→ Text block
▼

🚀 Work 1:1 with a Software Engineer and let AI handle the busywork → https://www.skool.com/ai-academy-with-robby-6849/about
Hi, I'm Robby!
As a software engineer who builds AI for a living, I get asked one question a lot: "How does the computer actually know what I’m talking about?"
It’s not magic—it’s something called Self-Attention. It is the secret engine inside models like GPT, and today, I’m going to break it down for you.
The Problem With Old Computers
In the past, computers read sentences one word at a time, like a slow turtle. They would read, "The cat sat on the mat," and by the time they reached "mat," they had already forgotten what "cat" was doing.
They didn't understand the context. Was it a big cat? A small cat? Which mat?
Enter: The Transformer
Transformers changed everything. Instead of reading like a turtle, they look at the entire sentence all at once.
Think of it like looking at a photo instead of staring at one tiny pixel at a time. This allows the AI to see how every word relates to every other word.

▲

→ Recorded data
▼

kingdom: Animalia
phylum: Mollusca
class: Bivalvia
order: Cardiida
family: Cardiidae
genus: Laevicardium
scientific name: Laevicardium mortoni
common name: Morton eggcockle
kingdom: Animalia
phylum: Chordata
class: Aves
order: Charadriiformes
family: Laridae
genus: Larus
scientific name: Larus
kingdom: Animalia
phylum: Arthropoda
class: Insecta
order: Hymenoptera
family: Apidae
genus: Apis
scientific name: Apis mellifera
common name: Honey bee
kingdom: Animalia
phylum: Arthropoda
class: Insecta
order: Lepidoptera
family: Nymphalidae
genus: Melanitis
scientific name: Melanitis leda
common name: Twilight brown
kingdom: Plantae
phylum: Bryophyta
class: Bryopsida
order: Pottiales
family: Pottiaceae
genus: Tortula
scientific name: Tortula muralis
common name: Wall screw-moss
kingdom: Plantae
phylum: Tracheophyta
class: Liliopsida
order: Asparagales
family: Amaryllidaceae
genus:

▲

→ Questions on the material
1) In the self-attention text, how did computers in the past read sentences?
2) Continue the self-attention explainer from its final sentence onward.

→ Results in order
1) One word at a time, like a slow turtle.

2)
How "Self-Attention" Works
Self-attention is how the AI decides which words are the most important. Imagine you are reading a sentence:
*"The animal didn't cross the street because it was too tired."
How do you know what "it" refers to?
- Your brain instantly connects "it" to "animal."
- If the sentence said, "The animal didn't cross the street because it was too wide," your brain would connect "it" to "street."
Self-attention lets the AI draw these invisible lines between words. It gives each word a "score" to see how much it relates to the other words in the sentence.
Why This Matters
Because of self-attention, AI doesn't just memorize definitions. It understands relationships.
- It knows who is doing what.
- It knows which objects belong together.
- It understands the "vibe" of the whole sentence.